Tahun 1978 di Bangkok, Thailand, kontingen Indonesia menyumbangkan tiga emas melalui Atet Wijono (tunggal putra), Yustedjo Tarik/Hadiman (ganda putra) dan satu emas lainnya di beregu putra.

Tahun 1982 dalam Asian Games IX di New Delhi, India, bulu tangkis dan tenis berbagi peran seimbang untuk menyelamatkan muka Indonesia dengan masing-masing menyumbang dua emas.

Kala itu dua emas tenis Indonesia disumbang oleh Justedjo Tarik (tunggal putra) dan kuartet Justedjo Tarik, Hadiman, Tintus Arianto Wibowo, dan Wailan Walalangi (Beregu).
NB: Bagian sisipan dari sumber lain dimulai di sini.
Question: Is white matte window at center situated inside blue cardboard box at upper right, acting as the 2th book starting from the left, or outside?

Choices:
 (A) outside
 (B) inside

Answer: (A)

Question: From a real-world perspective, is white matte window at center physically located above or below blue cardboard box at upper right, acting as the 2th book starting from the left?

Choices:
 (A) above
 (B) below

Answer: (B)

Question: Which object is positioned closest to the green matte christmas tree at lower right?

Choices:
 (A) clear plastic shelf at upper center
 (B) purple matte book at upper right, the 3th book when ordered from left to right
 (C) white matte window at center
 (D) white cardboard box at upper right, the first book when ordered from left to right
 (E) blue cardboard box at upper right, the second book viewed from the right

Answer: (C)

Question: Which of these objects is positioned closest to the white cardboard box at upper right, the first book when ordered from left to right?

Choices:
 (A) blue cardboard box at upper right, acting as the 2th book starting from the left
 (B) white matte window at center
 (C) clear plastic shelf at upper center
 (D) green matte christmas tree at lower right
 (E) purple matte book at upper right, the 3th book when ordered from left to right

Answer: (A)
Di Asian Games 1990, tenis kembali menyumbangkan emas melalui Yayuk Basuki/Suzanna Wibowo dan ganda campuran Yayuk/Suharyadi yang membuat kontingen Garuda pulang dengan tiga emas di mana satu lagi dari pukulan-pukulan petinju Pino Bahari.

Tenis terakhir kali menyumbang emas di Asian Games 2002 di Busan melalui tim putri yang terdiri dari Angelique Widjaja, Wynne Prakusya, Liza Andriyani, dan Wukirasih Sawondari.

"Intinya kita ini sedang membutuhkan lapangan, meskipun sekarang ada banyak di hotel-hotel itu kan bisa saja berubah seiring waktu. Harus ada lapangan yang khusus untuk umum dan sesuai dengan kebutuhan menggodok para pemainnya," tutur Tedjo menambahkan.